--- Given passage ---
☆ ☆ ☆ ☆ ☆ ☆ ☆

On October 7, 2009, UBPL received a demand notice from the State Bank of India.  The notice informs UBPL that an event of default has occurred for failure to make an installment payment on the loan due in June, 2009 and demands repayment of the entire outstanding indebtedness of 19.60 Crores (approximately $4 million) together with all accrued interest thereon and any applicable fees and expenses by October 10, 2009.  As of June 30, 2012, UBPL was in default on thirty-four months of interest, twelve principal repayments, and all covenants, including asset coverage and debt service coverage ratios.  Additional provisions of default include the bank having the unqualified right to disclose or publish the Company’s name and its director’s names as defaulter in any medium or media.  At the bank’s option, it may also demand payment of the balance of the loan, since the principal payments have been in default since June 2009.  As a result the Company has classified the entire loan amount as current.  The State Bank of India has filed a legal case before the Debt Recovery Tribunal (DRT), Hyderabad, for recovery of approximately $5 million against the company and also impleaded Andhra Pradesh Industrial Infrastructure Corporation (APIIC) to expedite the process of registration of Factory land for which counter reply is yet to be filed by APIIC.  In the case that the Company is unable to prevail with its legal case, DRT may pass a Decree for recovery of due amount, which will impact operations of the company including action up to seizing company property for recovery of their dues.

☆ ☆ ☆ ☆ ☆ ☆ ☆

--- Source material ---
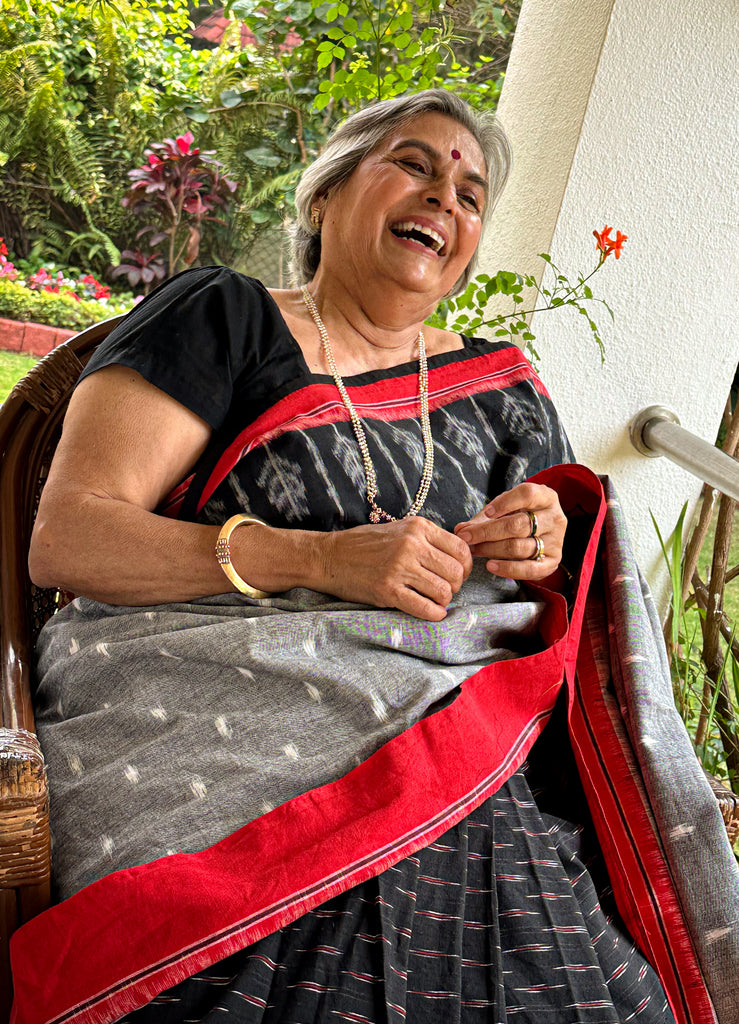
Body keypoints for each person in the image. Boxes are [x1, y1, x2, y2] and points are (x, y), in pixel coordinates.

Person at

☆ ☆ ☆ ☆ ☆ ☆ ☆

--- Task list ---
**a)** Using the loan default passage, answer these questions:
(i) On what date did UBPL receive the demand notice from the State Bank of India?
(ii) As of June 30, 2012, on how many principal repayments was UBPL in default?
(iii) Before which tribunal did the State Bank of India file its legal case?
**b)** Extend the loan default passage with a few more sentences that pick up after its final sentence.
The listing above comes from a source separate from the loan default passage.

--- Answers to this exercise ---
**a)**
(i) October 7, 2009
(ii) Twelve
(iii) The Debt Recovery Tribunal (DRT), Hyderabad

**b)**
Revolving line of credit – related party.  The Company has a Revolving Line of Credit Agreement with Mr. Laird Cagan, a significant shareholder and ex-board member, for $5,000,000 secured by certain accounts, investments, intellectual property, securities and other collateral of Aemetis, Inc., excluding the collateral securing the Company’s obligations with Third Eye Capital and the collateral securing the Company’s obligations with the State Bank of India.  The Revolving Line of Credit bears interest at the rate of 10% per annum and matured on July 1, 2012. For the three and six months ended June 30, 2012 cash interest payments of $93,163 and $93,163, respectively, were made against the outstanding loan balance. For the three and six months ended June 30, 2011 no cash interest payments were made against the outstanding loan balance.   As of June 30, 2012, no additional borrowings were available on the line. On September 30, 2011, Mr. Cagan transferred a portion of his ownership to McAfee Capital, LLC (62.35%), Clyde Berg (6.18%), and Mougins Capital, LLC (5.11%).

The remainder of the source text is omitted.